Saturday, January 7, 2012: 9:00 AM
Michigan Room A (Sheraton Chicago Hotel & Towers)
Greenwich Village has occupied the geographic and cultural crossroads of U.S. bohemian and queer culture throughout the twentieth century. With their laissez-faire approach to art and pleasure, not to mention a strong preference for aesthetics over affluence, Villagers responded to rising instances of Lavender and Red Scare censorship and police intrusion with strategies of collusion with corrupt police officers, organized crime, and a general if discreet disregard for the law. These tactics transformed the Village into a black market culture of “deviants” and “subversives” that, by the end of the sixties, had fallen deeply into crisis. This paper examines the links between bohemian and queer social networks in the context of the demise of a black-market culture of illicit bars, shops, theaters, and street trade in the late sixties. Prominent images of this world include Joe Cino’s illegal theater on Cornelia Street, sex worker cum revolutionary artist Valerie Solanas in Washington Square Park, and the iconic Stonewall Inn operated by the Genovese crime syndicate. I will explore how radical queer activism politicized Greenwich Village’s artistic networks, prompted the exodus of organized crime, and initiated reform in local policing and planning policies.

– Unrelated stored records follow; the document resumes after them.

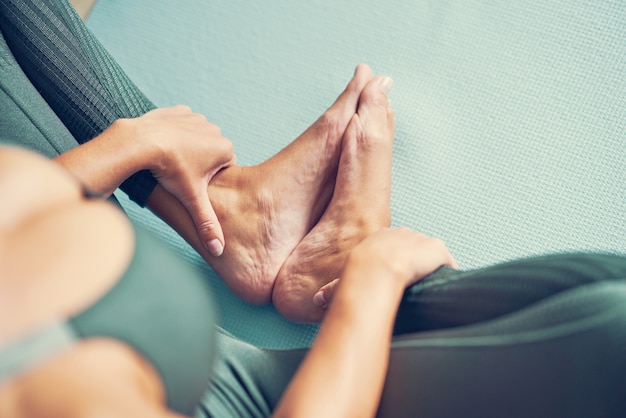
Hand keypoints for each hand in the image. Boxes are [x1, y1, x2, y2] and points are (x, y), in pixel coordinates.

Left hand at [130, 105, 234, 255]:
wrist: (140, 141)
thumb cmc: (169, 169)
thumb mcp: (191, 199)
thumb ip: (206, 224)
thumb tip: (219, 250)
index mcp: (225, 149)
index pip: (223, 170)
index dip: (206, 180)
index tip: (191, 183)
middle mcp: (216, 130)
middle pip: (210, 155)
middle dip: (197, 165)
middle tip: (178, 173)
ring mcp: (198, 118)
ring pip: (196, 140)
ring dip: (187, 149)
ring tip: (170, 159)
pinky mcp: (181, 110)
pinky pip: (182, 125)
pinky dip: (174, 134)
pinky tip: (163, 143)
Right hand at [313, 227, 457, 307]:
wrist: (376, 269)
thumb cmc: (356, 275)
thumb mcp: (342, 280)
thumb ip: (333, 289)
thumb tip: (316, 300)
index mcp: (380, 237)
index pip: (393, 246)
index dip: (396, 261)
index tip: (397, 276)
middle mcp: (402, 233)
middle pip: (415, 247)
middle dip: (417, 263)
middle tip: (416, 283)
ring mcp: (421, 239)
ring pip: (432, 255)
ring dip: (434, 269)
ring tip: (433, 286)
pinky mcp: (437, 249)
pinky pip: (448, 262)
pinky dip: (449, 273)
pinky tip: (447, 285)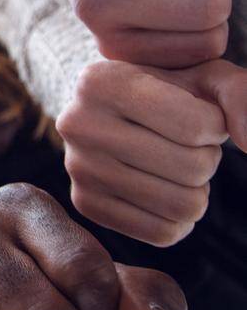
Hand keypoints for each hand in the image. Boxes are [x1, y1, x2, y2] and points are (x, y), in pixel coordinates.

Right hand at [58, 58, 246, 245]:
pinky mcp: (86, 204)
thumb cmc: (162, 92)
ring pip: (182, 206)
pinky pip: (163, 233)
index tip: (200, 117)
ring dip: (198, 189)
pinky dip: (181, 219)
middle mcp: (80, 124)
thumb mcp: (199, 77)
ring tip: (179, 168)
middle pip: (192, 169)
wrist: (106, 113)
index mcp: (102, 81)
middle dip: (208, 158)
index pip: (194, 126)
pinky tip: (167, 192)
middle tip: (190, 146)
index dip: (215, 127)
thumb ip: (237, 92)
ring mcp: (79, 167)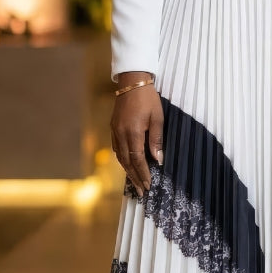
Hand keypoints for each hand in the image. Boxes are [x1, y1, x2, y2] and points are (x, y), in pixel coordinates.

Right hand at [111, 75, 163, 195]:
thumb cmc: (149, 98)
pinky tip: (127, 164)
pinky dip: (122, 159)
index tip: (148, 185)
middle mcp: (120, 133)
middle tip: (142, 191)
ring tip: (135, 182)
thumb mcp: (158, 118)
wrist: (132, 81)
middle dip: (135, 177)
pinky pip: (116, 148)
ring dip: (128, 170)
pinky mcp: (113, 127)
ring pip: (119, 156)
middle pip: (126, 161)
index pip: (137, 159)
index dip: (143, 174)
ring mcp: (115, 130)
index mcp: (133, 132)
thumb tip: (158, 160)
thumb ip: (156, 140)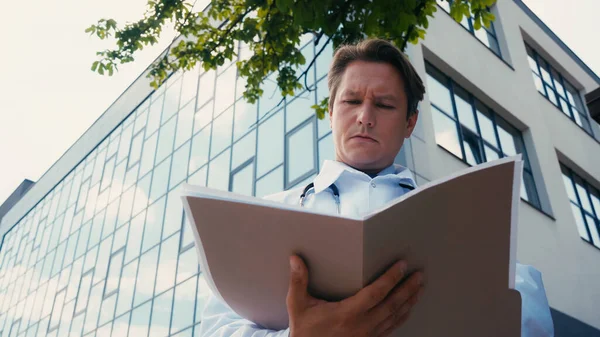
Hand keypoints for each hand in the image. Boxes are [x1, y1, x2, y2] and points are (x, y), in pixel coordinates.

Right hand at [286, 255, 423, 336]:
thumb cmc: (305, 330)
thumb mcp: (298, 305)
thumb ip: (298, 280)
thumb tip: (295, 259)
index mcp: (347, 314)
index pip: (376, 293)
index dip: (391, 278)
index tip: (402, 266)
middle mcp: (362, 326)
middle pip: (392, 305)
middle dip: (407, 289)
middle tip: (419, 275)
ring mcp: (368, 336)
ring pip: (395, 318)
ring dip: (409, 302)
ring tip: (419, 288)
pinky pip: (391, 328)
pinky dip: (402, 317)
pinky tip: (408, 309)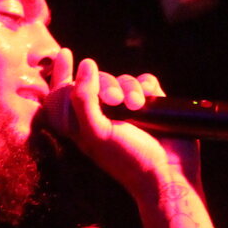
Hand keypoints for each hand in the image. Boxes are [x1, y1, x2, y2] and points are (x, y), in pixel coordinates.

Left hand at [47, 50, 200, 195]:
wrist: (166, 174)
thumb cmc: (126, 159)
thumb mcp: (96, 132)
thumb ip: (83, 98)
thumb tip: (86, 64)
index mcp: (82, 124)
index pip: (64, 93)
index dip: (60, 73)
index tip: (66, 53)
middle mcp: (104, 115)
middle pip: (96, 81)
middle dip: (105, 85)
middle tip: (115, 100)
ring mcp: (129, 110)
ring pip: (122, 79)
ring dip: (129, 88)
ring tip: (136, 106)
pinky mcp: (152, 106)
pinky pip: (145, 81)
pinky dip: (146, 86)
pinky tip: (148, 100)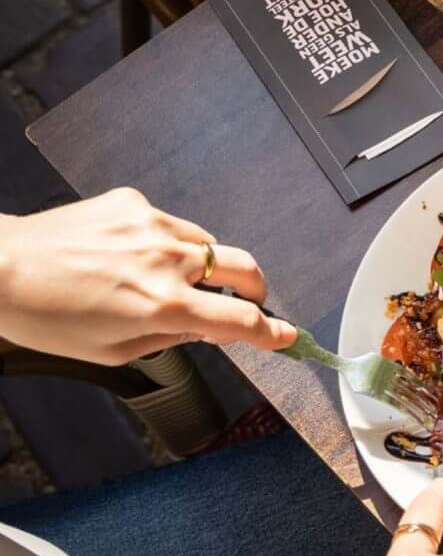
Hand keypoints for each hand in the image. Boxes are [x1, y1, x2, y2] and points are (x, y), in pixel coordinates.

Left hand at [0, 188, 295, 364]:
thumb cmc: (44, 317)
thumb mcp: (111, 352)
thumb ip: (169, 339)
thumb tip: (206, 329)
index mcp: (163, 306)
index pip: (241, 320)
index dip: (271, 332)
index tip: (286, 335)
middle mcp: (167, 262)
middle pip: (245, 269)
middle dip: (256, 290)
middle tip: (247, 302)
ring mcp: (153, 226)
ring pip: (208, 245)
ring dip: (204, 266)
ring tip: (164, 280)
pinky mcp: (134, 203)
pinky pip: (169, 225)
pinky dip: (162, 244)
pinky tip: (127, 256)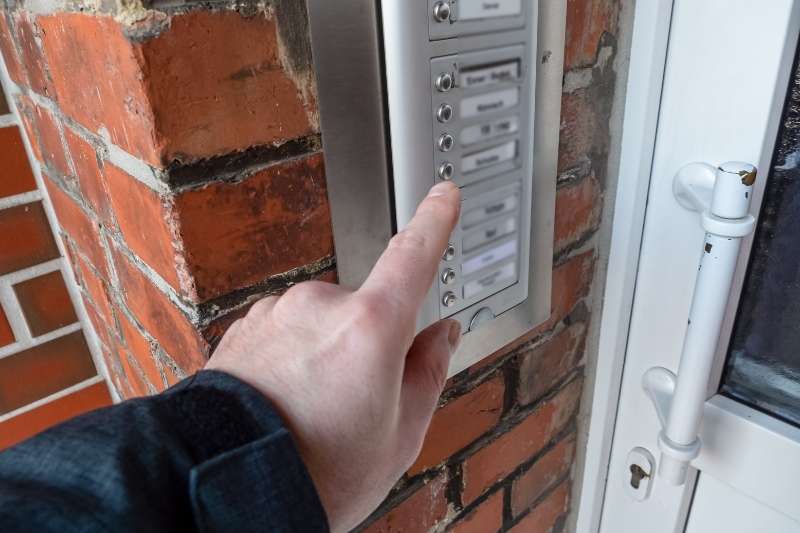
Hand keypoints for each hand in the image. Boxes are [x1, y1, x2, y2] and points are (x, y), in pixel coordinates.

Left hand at [206, 181, 461, 531]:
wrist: (226, 488)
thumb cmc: (315, 472)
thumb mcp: (400, 435)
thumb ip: (429, 371)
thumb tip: (442, 334)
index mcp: (371, 327)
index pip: (413, 257)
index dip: (433, 223)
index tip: (443, 196)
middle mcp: (321, 305)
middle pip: (368, 311)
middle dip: (369, 346)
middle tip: (355, 405)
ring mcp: (278, 312)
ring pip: (324, 324)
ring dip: (326, 355)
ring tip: (311, 413)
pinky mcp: (246, 325)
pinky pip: (288, 332)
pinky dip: (292, 359)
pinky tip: (284, 403)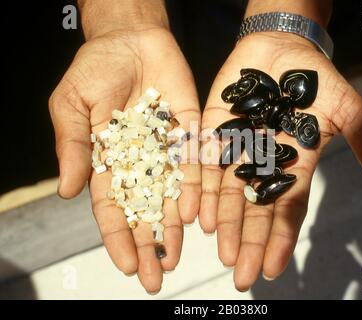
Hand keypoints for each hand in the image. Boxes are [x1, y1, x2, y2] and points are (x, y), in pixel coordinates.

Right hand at [49, 26, 200, 292]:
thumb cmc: (94, 69)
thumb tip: (70, 193)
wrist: (130, 39)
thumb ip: (73, 148)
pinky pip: (193, 164)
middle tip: (155, 277)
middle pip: (145, 210)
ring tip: (176, 256)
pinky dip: (193, 189)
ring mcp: (166, 149)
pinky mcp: (189, 131)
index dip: (118, 237)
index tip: (126, 265)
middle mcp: (140, 162)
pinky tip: (193, 215)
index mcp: (109, 160)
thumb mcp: (71, 106)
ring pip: (171, 195)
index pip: (112, 207)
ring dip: (173, 227)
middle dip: (148, 243)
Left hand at [200, 32, 361, 290]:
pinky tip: (197, 215)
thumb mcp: (347, 110)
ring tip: (222, 252)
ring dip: (224, 224)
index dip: (280, 238)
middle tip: (242, 275)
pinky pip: (203, 164)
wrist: (281, 48)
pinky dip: (200, 189)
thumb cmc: (316, 79)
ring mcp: (235, 150)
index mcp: (293, 165)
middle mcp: (261, 165)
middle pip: (253, 210)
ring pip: (226, 194)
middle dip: (249, 242)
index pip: (287, 208)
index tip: (272, 268)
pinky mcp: (212, 132)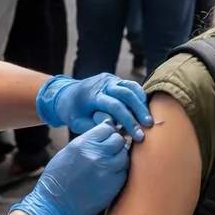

Although the late sixties heralded queer and artistic liberation, these strategies also weakened the black market on which bohemian and queer cultures depended. Ironically, the politicization of artistic and queer networks inaugurated an (on-going) era of gentrification in Greenwich Village in which significant portions of both the queer and bohemian communities resettled east of Broadway and north of 14th Street. By examining first-hand, contemporary accounts of artists, activists, and police, I will account for the costs and benefits of an ostensible “liberation” that has fundamentally altered the cultural and economic make-up of the Village––particularly along lines of race, class, and gender––and inspired numerous other queer community liberations.